Emergent pacemaking and tissue heterogeneity in a calcium feedback regulatory model of the sinoatrial node.

Abstract

The sinoatrial node (SAN) is the primary pacemaker of the heart. SAN activity emerges at an early point in life, and maintains a steady rhythm for the lifetime of the organism. The ion channel composition and currents of the cells can be influenced by a variety of factors. Therefore, the emergent activity and long-term stability imply some form of dynamical feedback control of the SAN cell activity. Here, we adapt a recent neuronal model to the SAN rabbit cell. The model describes a minimal regulatory mechanism of neuronal ion channel conductance based on a feedback loop defined by an intracellular [Ca2+] level as its target. Briefly, the cell upregulates or downregulates its channel mRNA and membrane expression levels based on the difference between the intercellular Ca2+ level in the cell and a set intercellular Ca2+ target.
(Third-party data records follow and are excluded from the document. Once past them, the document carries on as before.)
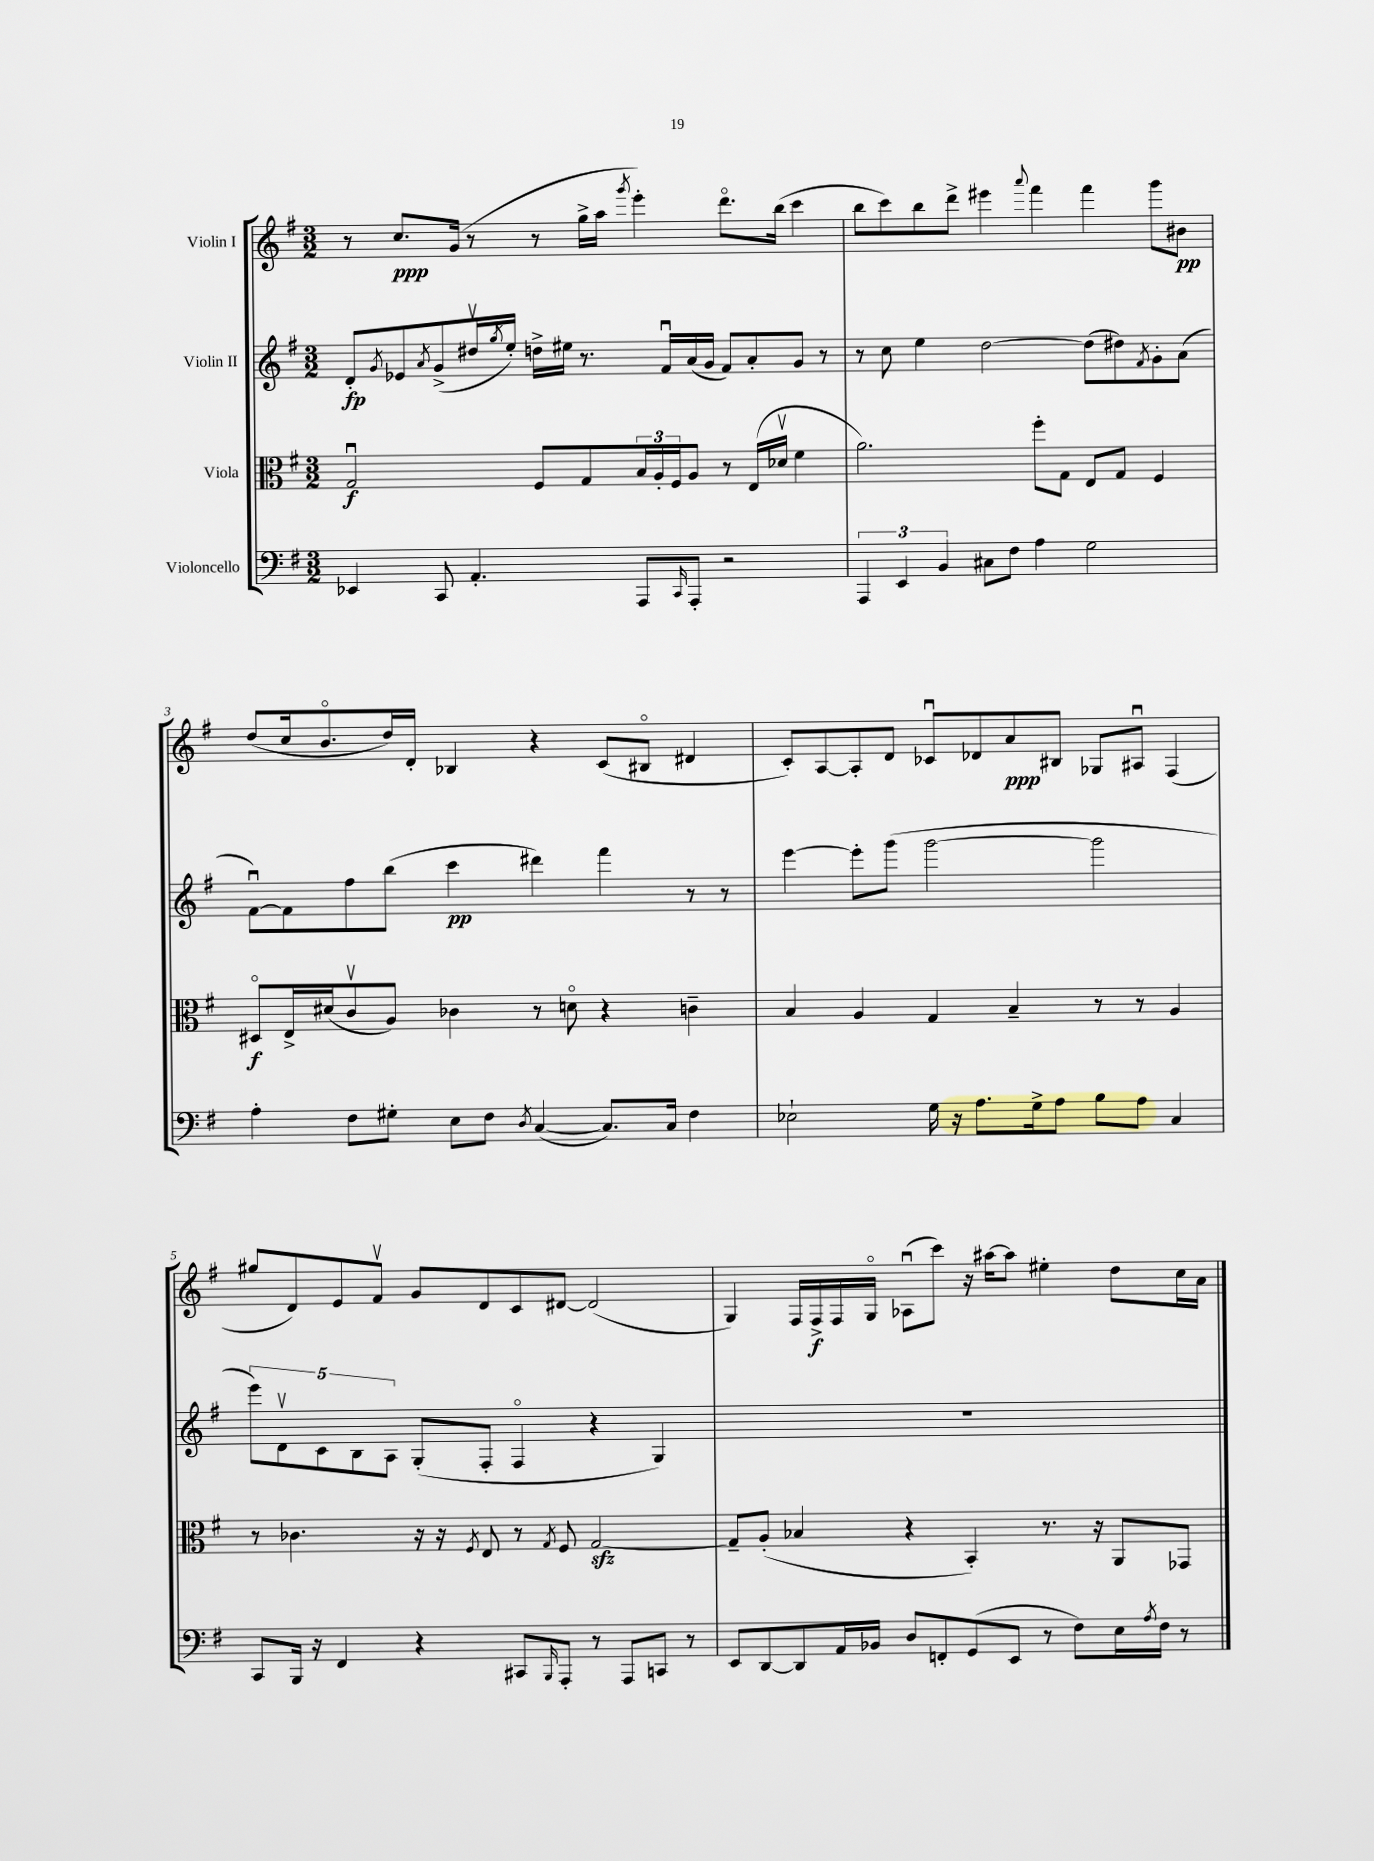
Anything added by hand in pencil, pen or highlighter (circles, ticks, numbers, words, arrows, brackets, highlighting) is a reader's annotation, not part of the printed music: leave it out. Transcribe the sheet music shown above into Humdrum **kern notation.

**kern	**kern	**dynam	**kern	**dynam	**kern	**dynam
*part4	*part3	*part3	*part2	*part2	*part1	*part1
*staff4	*staff3	*staff3	*staff2	*staff2	*staff1	*staff1
*I"Violoncello	*I"Viola	*	*I"Violin II	*	*I"Violin I	*
*clefF4	*clefC3	*	*clefG2	*	*clefG2	*
*k[f#]	*k[f#]	*	*k[f#]	*	*k[f#]	*
*M3/2	*M3/2	*	*M3/2	*	*M3/2	*
=1	=1	=1	=1	=1	=1	=1
4EE-X/	2Gu/	f	8d'/L	fp	8r	.
.	.	.	8qg/	.	.	.
.	.	.	8e-X/	.	8.cc/L	ppp
.	.	.	8qa/	.	.	.
8CC/	.	.	(8g^/	.	.	.
.	.	.	.	.	(16g/Jk	.
4.AA'/	.	.	16dd#Xv/L	.	8r	.
.	.	.	8qgg/	.	.	.
.	.	.	16ee'/JJ)	.	.	.
.	8F#/L	.	16ddn^\LL	.	8r	.
.	.	.	16ee#X\JJ	.	.	.
.	8G/	.	8.r	.	16gg^\LL	.
.	.	.	.	.	16aa\JJ	.
.	.	.	.	.	8qggg/	.
8AAA/L	24B/L	.	.	.	4eee'\)	.
.	24A'/	.	.	.	.	.
.	.	.	16f#u/LL	.	.	.
.	24F#/J	.	.	.	.	.
16qqCC/	.	.	.	.	.	.
8AAA'/J	8A/J	.	(16a/	.	.	.
.	.	.	16g/JJ	.	.	.
2r	8r	.	8f#/L)	.	8.ddd\L	.
.	(16E/LL	.	8a'/	.	.	.
.	16d-Xv/JJ	.	.	.	(16bb\Jk	.
.	4f#\	.	8g/J	.	4ccc\	.
.	.	.	8r	.	.	.
=2	=2	=2	=2	=2	=2	=2
6AAA/	2.a\)	.	8r	.	8bb\L	.
.	.	.	8cc\	.	8ccc\)	.
6EE/	.	.	.	.	.	.
.	.	.	4ee\	.	8bb\	.
6BB/	.	.	.	.	.	.
.	.	.	.	.	8ddd^\J	.
8C#X\L	.	.	[2dd\	.	4eee#X\	.
8F#\J	.	.	.	.	.	.
.	.	.	.	.	8qqaaa/	.
4A\	8ff#'\L	.	.	.	4fff#\	.
.	8G\J	.	.	.	.	.
2G\	8E/L	.	(8dd\L]	.	4fff#\	.
.	8G/J	.	8dd#X\)	.	.	.
.	.	.	8qf#/	.	.	.
.	4F#/	.	8g'\	.	8ggg\L	.
.	.	.	(8a\J	.	8b#X\J	pp
!!LO:LB:g=z
=3	=3	=3	=3	=3	=3	=3
4A'\	8D#X/L	f	[8f#u\L)	.	(8dd/L	.
.	16E^/L	.	8f#\]	.	16cc/k	.
.	(16d#X/J	.	.	.	8.b/	.
8F#\L	8cv/	.	8ff#\	.	.	.
8G#X'\J	8A/J)	.	(8bb\J	.	16dd/L)	.
.	.	.	.	.	16d'/JJ	.
8E\L	4c-X\	.	4ccc\	pp	4B-X/	.
8F#\J	.	.	.	.	.	.
8qD/	.	.	.	.	.	.
([4C/	8r	.	4ddd#X\)	.	4r	.
.	8dn\	.	.	.	.	.
8.C/L])	4r	.	4fff#\	.	(8c/L	.
.	.	.	.	.	8B#X/J	.
16C/Jk	.	.	.	.	.	.
4F#\	4cn~\	.	8r	.	4d#X/	.
.	.	.	8r	.	.	.
=4	=4	=4	=4	=4	=4	=4
2E-X`\	4B/	.	[4eee\	.	8c'/L)	.
.	.	.	.	.	[8A/	.
.	4A/	.	8eee'\L]	.	8A'/]	.
.	.	.	(8ggg\J	.	8d/J	.
16G\	4G/	.	[2ggg\	.	8c-Xu/L	.
16r	.	.	.	.	.	.
8.A\L	.	.	.	.	8d-X/	.
.	4B~/	.	.	.	8a/	ppp
16G^\k	.	.	.	.	.	.
8A\J	.	.	.	.	8B#X/J	.
8B\L	8r	.	2ggg\]	.	8G-X/L	.
8A\J	8r	.	.	.	8A#Xu/J	.
4C/	4A/	.	.	.	(4F#/	.
!!LO:LB:g=z
=5	=5	=5	=5	=5	=5	=5
8CC/L	8r	.	10eee\L)	.	8gg#X/L	.
.	.	.	10dv\	.	.	.
16BBB/Jk	4.c-X\	.	.	.	8d/)	.
16r	.	.	.	.	.	.
.	.	.	10c\	.	.	.
4FF#/	.	.	.	.	8e/	.
.	.	.	10B\	.	.	.
.	.	.	.	.	8f#v/J	.
.	.	.	10A\J	.	.	.
4r	16r	.	(8G'/L	.	8g/L	.
.	16r	.	.	.	.	.
.	8qF#/	.	.	.	.	.
.	8E/	.	8F#'/J	.	8d/	.
8CC#X/L	8r	.	4F#/	.	8c/	.
16qqBBB/	8qG/	.	.	.	.	.
8AAA'/J	8F#/	.	.	.	[8d#X/J	.
8r	[2Gzz/	.	4r	.	(2d#/]	.
8AAA/L	.	.	.	.	.	.
8CCn/J	.	.	4G/)	.	.	.
8r	.	.	.	.	.	.
=6	=6	=6	=6	=6	=6	=6
8EE/L	8G~/L]	.	1.r	.	4G/)	.
[8DD/	(8A'/J	.	.	.	.	.
8DD/]	4B-X/	.	.	.	16F#/LL	.
.	.	.	.	.	16F#^/	f
16AA/L	.	.	.	.	16F#/	.
16BB-X/JJ	.	.	.	.	16G/JJ	.
8D/L	4r	.	.	.	(8A-Xu\L	.
8FFn'/	.	.	.	.	8ccc\J)	.
(8GG/	4BB'/)	.	.	.	16r	.
.	.	.	.	.	[16aa#X\KL	.
8EE/J	.	.	.	.	8aa#\J]	.
8r	8.r	.	.	.	4ee#X'\	.
8F#\L)	.	.	.	.	.	.
.	16r	.	.	.	.	.
16E\L	8AA/L	.	.	.	8dd\L	.
8qA/	.	.	.	.	.	.
16F#\JJ	.	.	.	.	.	.
8r	8GG-X/J	.	.	.	16cc\L	.
.	.	.	.	.	16a\JJ	.
==	==	==	==	==	==	==
*-	*-	*-	*-	*-	*-	*-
Based on this feedback model, spontaneous electrical activity emerges in the SAN cell from a quiescent state with low initial conductances. As conductances increase, the intracellular [Ca2+] level reaches the target, and ion channel conductance reach a steady state consistent with sustained spontaneous activity. In a 2D tissue, variability in [Ca2+] target leads to heterogeneous ion channel expression and Ca2+ transients throughout the tissue. Further, dominant focal clusters appear, which interact with one another leading to a heterogeneous tissue cycle length, implying that variability in heart rate is an emergent property of the feedback model. Finally, the 2D tissue is robust to the silencing of leading cells or ion channel knock-outs. Thus, the calcium feedback regulatory model explains a number of experimental data using a minimal description of intracellular calcium and ion channel regulatory networks.